If you look really, really carefully then you’ll see just a few Red Currant berries.

There’s not quite enough Red Currants to make any jelly yet, but hopefully in a couple of year time there will be.

And a few on the White Currant as well.

And a few on the White Currant as well.

Once this bed was finished, I then moved on to taking down the French and Runner beans. They’ve all finished, and are looking rather shabby now. If you have any beans that have gone too far, then leave them on the plant to go brown. Then harvest, and dry throughly on the window sill before putting them in an envelope to store for the following year. Don’t pull the entire plant up.

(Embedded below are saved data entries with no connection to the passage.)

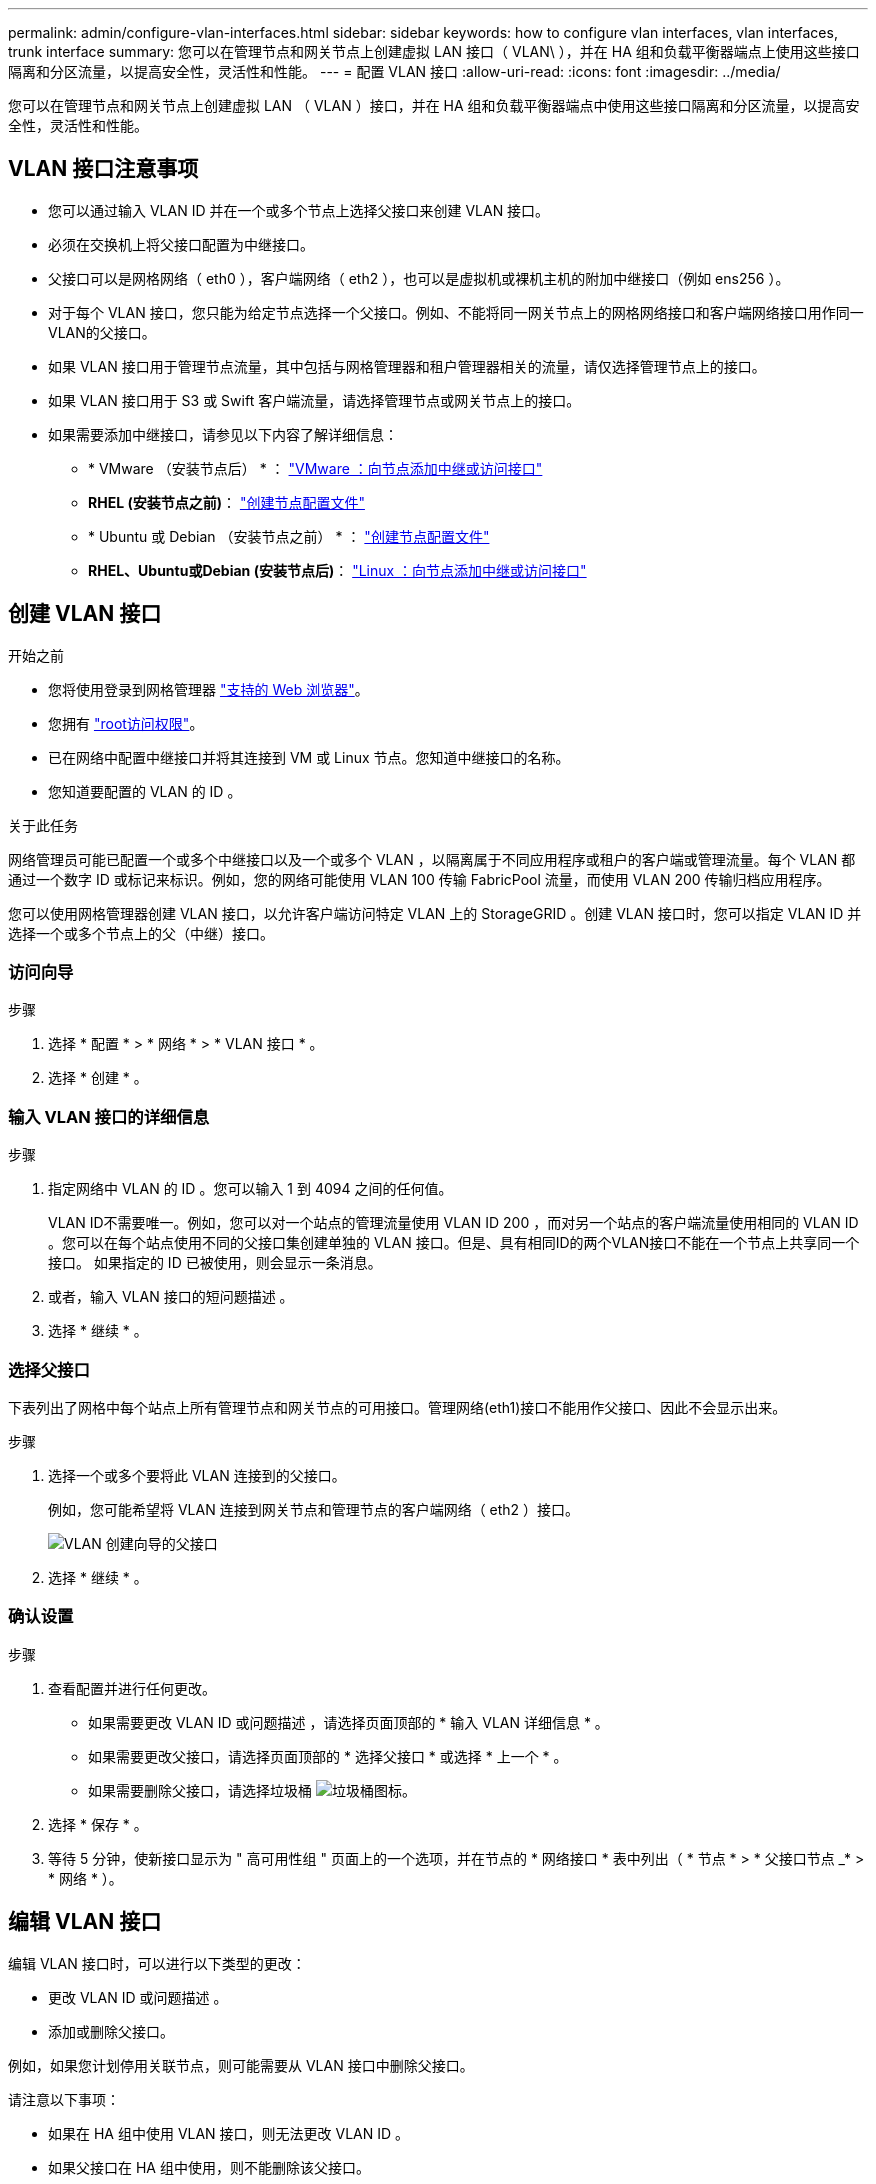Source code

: ---
permalink: admin/configure-vlan-interfaces.html 
sidebar: sidebar 
keywords: how to configure vlan interfaces, vlan interfaces, trunk interface 
summary: 您可以在管理节点和网关节点上创建虚拟 LAN 接口（ VLAN\ ），并在 HA 组和负载平衡器端点上使用这些接口隔离和分区流量，以提高安全性，灵活性和性能。 
---
= 配置 VLAN 接口
:allow-uri-read: 
:icons: font
:imagesdir: ../media/


[role="lead"]
您可以在管理节点和网关节点上创建虚拟 LAN （ VLAN ）接口，并在 HA 组和负载平衡器端点中使用这些接口隔离和分区流量，以提高安全性，灵活性和性能。



== VLAN 接口注意事项

* 您可以通过输入 VLAN ID 并在一个或多个节点上选择父接口来创建 VLAN 接口。
* 必须在交换机上将父接口配置为中继接口。
* 父接口可以是网格网络（ eth0 ），客户端网络（ eth2 ），也可以是虚拟机或裸机主机的附加中继接口（例如 ens256 ）。
* 对于每个 VLAN 接口，您只能为给定节点选择一个父接口。例如、不能将同一网关节点上的网格网络接口和客户端网络接口用作同一VLAN的父接口。
* 如果 VLAN 接口用于管理节点流量，其中包括与网格管理器和租户管理器相关的流量，请仅选择管理节点上的接口。
* 如果 VLAN 接口用于 S3 或 Swift 客户端流量，请选择管理节点或网关节点上的接口。
* 如果需要添加中继接口，请参见以下内容了解详细信息：
+
** * VMware （安装节点后） * ： link:../maintain/vmware-adding-trunk-or-access-interfaces-to-node.html["VMware ：向节点添加中继或访问接口"]
** *RHEL (安装节点之前)*： link:../rhel/creating-node-configuration-files.html["创建节点配置文件"]
** * Ubuntu 或 Debian （安装节点之前） * ： link:../ubuntu/creating-node-configuration-files.html["创建节点配置文件"]
** *RHEL、Ubuntu或Debian (安装节点后)*： link:../maintain/linux-adding-trunk-or-access-interfaces-to-node.html["Linux ：向节点添加中继或访问接口"]






== 创建 VLAN 接口

.开始之前
* 您将使用登录到网格管理器 link:../admin/web-browser-requirements.html["支持的 Web 浏览器"]。
* 您拥有 link:admin-group-permissions.html["root访问权限"]。
* 已在网络中配置中继接口并将其连接到 VM 或 Linux 节点。您知道中继接口的名称。
* 您知道要配置的 VLAN 的 ID 。


.关于此任务
网络管理员可能已配置一个或多个中继接口以及一个或多个 VLAN ，以隔离属于不同应用程序或租户的客户端或管理流量。每个 VLAN 都通过一个数字 ID 或标记来标识。例如，您的网络可能使用 VLAN 100 传输 FabricPool 流量，而使用 VLAN 200 传输归档应用程序。

您可以使用网格管理器创建 VLAN 接口，以允许客户端访问特定 VLAN 上的 StorageGRID 。创建 VLAN 接口时，您可以指定 VLAN ID 并选择一个或多个节点上的父（中继）接口。



=== 访问向导

.步骤
. 选择 * 配置 * > * 网络 * > * VLAN 接口 * 。
. 选择 * 创建 * 。




=== 输入 VLAN 接口的详细信息

.步骤
. 指定网络中 VLAN 的 ID 。您可以输入 1 到 4094 之间的任何值。
+
VLAN ID不需要唯一。例如，您可以对一个站点的管理流量使用 VLAN ID 200 ，而对另一个站点的客户端流量使用相同的 VLAN ID 。您可以在每个站点使用不同的父接口集创建单独的 VLAN 接口。但是、具有相同ID的两个VLAN接口不能在一个节点上共享同一个接口。
如果指定的 ID 已被使用，则会显示一条消息。

. 或者，输入 VLAN 接口的短问题描述 。
. 选择 * 继续 * 。




=== 选择父接口

下表列出了网格中每个站点上所有管理节点和网关节点的可用接口。管理网络(eth1)接口不能用作父接口、因此不会显示出来。

.步骤
. 选择一个或多个要将此 VLAN 连接到的父接口。
+
例如，您可能希望将 VLAN 连接到网关节点和管理节点的客户端网络（ eth2 ）接口。

+
image::../media/vlan-create-parent-interfaces.png[VLAN 创建向导的父接口]

. 选择 * 继续 * 。




=== 确认设置

.步骤
. 查看配置并进行任何更改。
+
** 如果需要更改 VLAN ID 或问题描述 ，请选择页面顶部的 * 输入 VLAN 详细信息 * 。
** 如果需要更改父接口，请选择页面顶部的 * 选择父接口 * 或选择 * 上一个 * 。
** 如果需要删除父接口，请选择垃圾桶 image:../media/icon-trash-can.png["垃圾桶图标"]。


. 选择 * 保存 * 。
. 等待 5 分钟，使新接口显示为 " 高可用性组 " 页面上的一个选项，并在节点的 * 网络接口 * 表中列出（ * 节点 * > * 父接口节点 _* > * 网络 * ）。




== 编辑 VLAN 接口

编辑 VLAN 接口时，可以进行以下类型的更改：

* 更改 VLAN ID 或问题描述 。
* 添加或删除父接口。


例如，如果您计划停用关联节点，则可能需要从 VLAN 接口中删除父接口。

请注意以下事项：

* 如果在 HA 组中使用 VLAN 接口，则无法更改 VLAN ID 。
* 如果父接口在 HA 组中使用，则不能删除该父接口。
+
例如，假设 VLAN 200 连接到节点 A 和 B 上的父接口如果HA组对节点A使用VLAN 200接口、对节点B使用eth2接口、则可以删除节点B未使用的父接口、但不能删除节点A已使用的父接口



.步骤
. 选择 * 配置 * > * 网络 * > * VLAN 接口 * 。
. 选中要编辑的VLAN接口对应的复选框。然后，选择 * 操作 * > * 编辑 * 。
. 也可以更新 VLAN ID 或问题描述 。然后，选择 * 继续 * 。
+
如果在 HA 组中使用 VLAN ，则无法更新 VLAN ID 。

. (可选)选中或清除相应复选框以添加父接口或删除未使用的接口。然后，选择 * 继续 * 。
. 查看配置并进行任何更改。
. 选择 * 保存 * 。




== 删除 VLAN 接口

您可以删除一个或多个 VLAN 接口。

如果 VLAN 接口当前正在 HA 组中使用，则无法将其删除。必须先从 HA 组中删除 VLAN 接口，然后才能将其删除。

要避免客户端流量发生任何中断，请考虑执行以下操作之一：

* 在删除此 VLAN 接口之前，请向 HA 组添加一个新的 VLAN 接口。
* 创建不使用此 VLAN 接口的新 HA 组。
* 如果要删除的 VLAN 接口当前为活动接口，请编辑 HA 组。将要删除的 VLAN 接口移至优先级列表的底部。等待新主接口建立通信，然后从 HA 组中删除旧接口。最后，删除该节点上的 VLAN 接口。


.步骤
. 选择 * 配置 * > * 网络 * > * VLAN 接口 * 。
. 选中要删除的每个VLAN接口对应的复选框。然后，选择 * 操作 * > * 删除 * 。
. 选择 * 是 * 确认您的选择。
+
选定的所有 VLAN 接口都将被删除。VLAN 接口页面上会显示一个绿色的成功横幅。


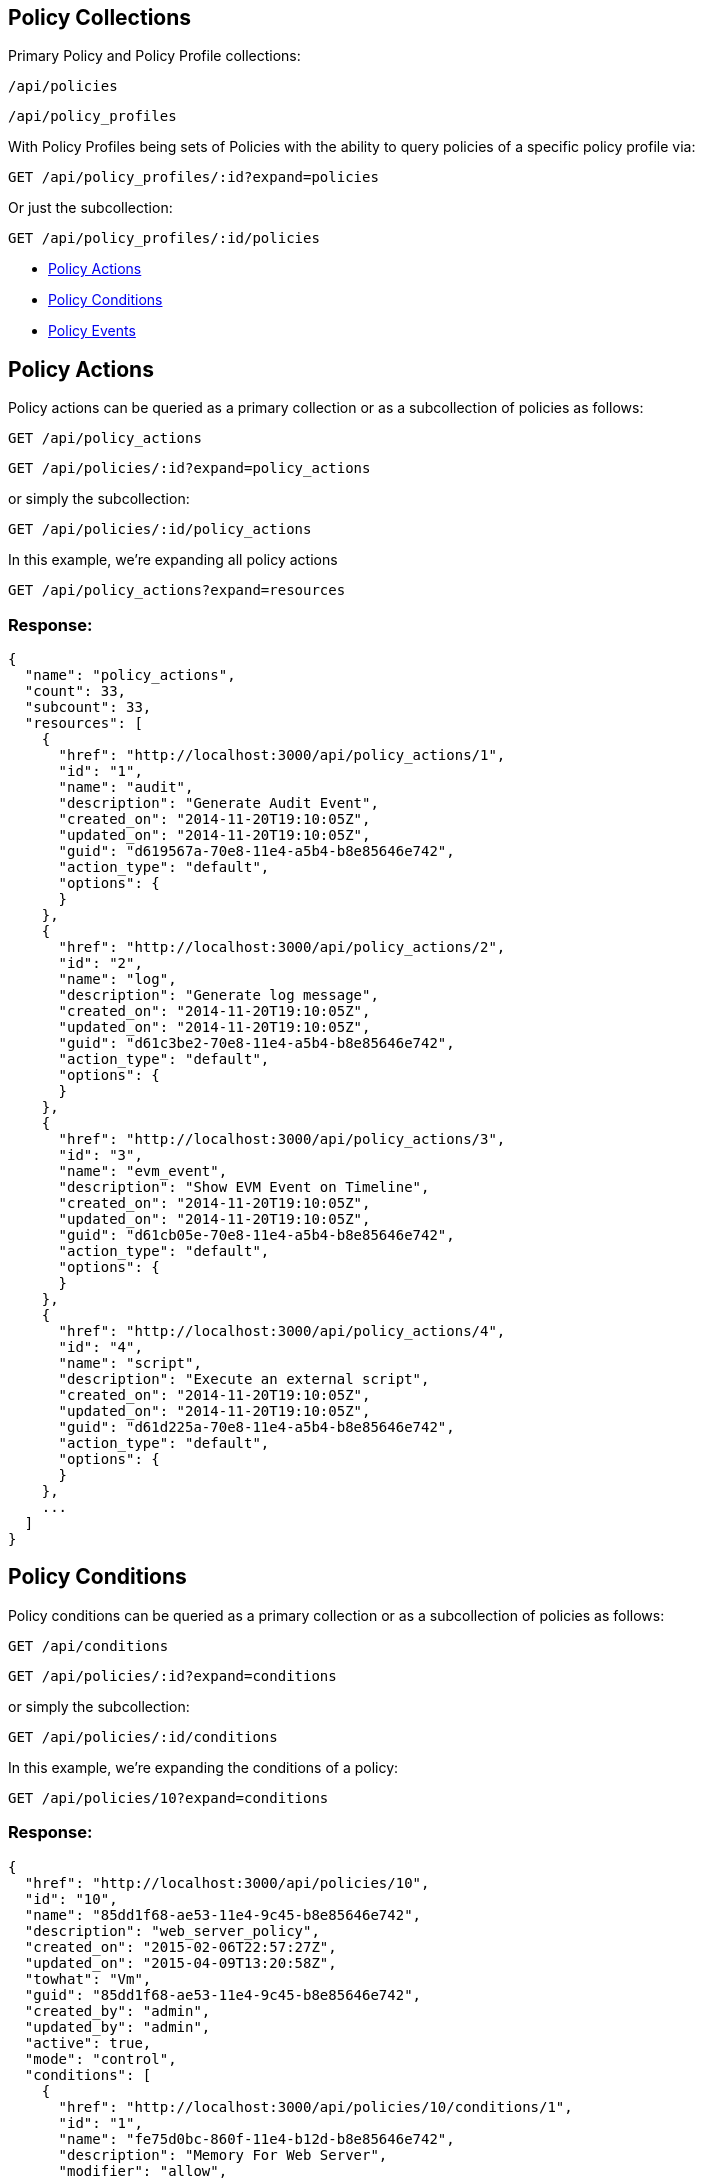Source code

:
[[policy-collections]]
== Policy Collections

Primary Policy and Policy Profile collections:

[source,data]
----
/api/policies
----

[source,data]
----
/api/policy_profiles
----

With Policy Profiles being sets of Policies with the ability to query
policies of a specific policy profile via:

----
GET /api/policy_profiles/:id?expand=policies
----

Or just the subcollection:

----
GET /api/policy_profiles/:id/policies
----


* link:#policy-actions[Policy Actions]
* link:#policy-conditions[Policy Conditions]
* link:#policy-events[Policy Events]

[[policy-actions]]
== Policy Actions

Policy actions can be queried as a primary collection or as a subcollection
of policies as follows:

----
GET /api/policy_actions
----

----
GET /api/policies/:id?expand=policy_actions
----

or simply the subcollection:

----
GET /api/policies/:id/policy_actions
----

In this example, we're expanding all policy actions

----
GET /api/policy_actions?expand=resources
----

=== Response:

[source,json]
----
{
  "name": "policy_actions",
  "count": 33,
  "subcount": 33,
  "resources": [
    {
      "href": "http://localhost:3000/api/policy_actions/1",
      "id": "1",
      "name": "audit",
      "description": "Generate Audit Event",
      "created_on": "2014-11-20T19:10:05Z",
      "updated_on": "2014-11-20T19:10:05Z",
      "guid": "d619567a-70e8-11e4-a5b4-b8e85646e742",
      "action_type": "default",
      "options": {
      }
    },
    {
      "href": "http://localhost:3000/api/policy_actions/2",
      "id": "2",
      "name": "log",
      "description": "Generate log message",
      "created_on": "2014-11-20T19:10:05Z",
      "updated_on": "2014-11-20T19:10:05Z",
      "guid": "d61c3be2-70e8-11e4-a5b4-b8e85646e742",
      "action_type": "default",
      "options": {
      }
    },
    {
      "href": "http://localhost:3000/api/policy_actions/3",
      "id": "3",
      "name": "evm_event",
      "description": "Show EVM Event on Timeline",
      "created_on": "2014-11-20T19:10:05Z",
      "updated_on": "2014-11-20T19:10:05Z",
      "guid": "d61cb05e-70e8-11e4-a5b4-b8e85646e742",
      "action_type": "default",
      "options": {
      }
    },
    {
      "href": "http://localhost:3000/api/policy_actions/4",
      "id": "4",
      "name": "script",
      "description": "Execute an external script",
      "created_on": "2014-11-20T19:10:05Z",
      "updated_on": "2014-11-20T19:10:05Z",
      "guid": "d61d225a-70e8-11e4-a5b4-b8e85646e742",
      "action_type": "default",
      "options": {
      }
    },
    ...
  ]
}
----

[[policy-conditions]]
== Policy Conditions

Policy conditions can be queried as a primary collection or as a subcollection
of policies as follows:

----
GET /api/conditions
----

----
GET /api/policies/:id?expand=conditions
----

or simply the subcollection:

----
GET /api/policies/:id/conditions
----

In this example, we're expanding the conditions of a policy:

----
GET /api/policies/10?expand=conditions
----

=== Response:

[source,json]
----
{
  "href": "http://localhost:3000/api/policies/10",
  "id": "10",
  "name": "85dd1f68-ae53-11e4-9c45-b8e85646e742",
  "description": "web_server_policy",
  "created_on": "2015-02-06T22:57:27Z",
  "updated_on": "2015-04-09T13:20:58Z",
  "towhat": "Vm",
  "guid": "85dd1f68-ae53-11e4-9c45-b8e85646e742",
  "created_by": "admin",
  "updated_by": "admin",
  "active": true,
  "mode": "control",
  "conditions": [
    {
      "href": "http://localhost:3000/api/policies/10/conditions/1",
      "id": "1",
      "name": "fe75d0bc-860f-11e4-b12d-b8e85646e742",
      "description": "Memory For Web Server",
      "modifier": "allow",
      "expression": {
        "exp": {
          ">=": {
            "field": "Vm-num_cpu",
            "value": "2"
          }
        },
        "context_type": null
      },
      "towhat": "Vm",
      "created_on": "2014-12-17T17:13:17Z",
      "updated_on": "2015-02-08T15:16:16Z",
      "guid": "fe75d0bc-860f-11e4-b12d-b8e85646e742"
    }
  ]
}
----

[[policy-events]]
== Policy Events

Policy events can be queried as a primary collection or as a subcollection
of policies as follows:

----
GET /api/events
----

----
GET /api/policies/:id?expand=events
----

or simply the subcollection:

----
GET /api/policies/:id/events
----

In this example, we're expanding all policy events

----
GET /api/events?expand=resources
----

=== Response:

[source,json]
----
{
  "name": "events",
  "count": 121,
  "subcount": 121,
  "resources": [
    {
      "href": "http://localhost:3000/api/events/1",
      "id": "1",
      "name": "evm_server_start",
      "description": "EVM Server Start",
      "created_on": "2014-11-20T19:10:11Z",
      "updated_on": "2014-11-20T19:10:11Z",
      "guid": "d9edd528-70e8-11e4-a5b4-b8e85646e742",
      "event_type": "Default"
    },
    {
      "href": "http://localhost:3000/api/events/2",
      "id": "2",
      "name": "evm_server_stop",
      "description": "EVM Server Stop",
      "created_on": "2014-11-20T19:10:11Z",
      "updated_on": "2014-11-20T19:10:11Z",
      "guid": "d9f44c00-70e8-11e4-a5b4-b8e85646e742",
      "event_type": "Default"
    },
    {
      "href": "http://localhost:3000/api/events/3",
      "id": "3",
      "name": "evm_server_not_responding",
      "description": "EVM Server Not Responding",
      "created_on": "2014-11-20T19:10:11Z",
      "updated_on": "2014-11-20T19:10:11Z",
      "guid": "d9f5dcaa-70e8-11e4-a5b4-b8e85646e742",
      "event_type": "Default"
    },
    ...
  ]
}
----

Cut the plants just above soil level and leave the roots in the soil as they have all sorts of goodies that will go back in the soil and help the plants the following year. The old bean plants can go in the compost heap as they break down very well. Well that was it for today. I came home had some lunch and then went to the cinema to see “Cafe Society”. Very good and funny. There were only 3 of us in Screen 3. I think my favourite line was said by the mother “First a murderer, and now a Christian. I don’t know what’s worse?”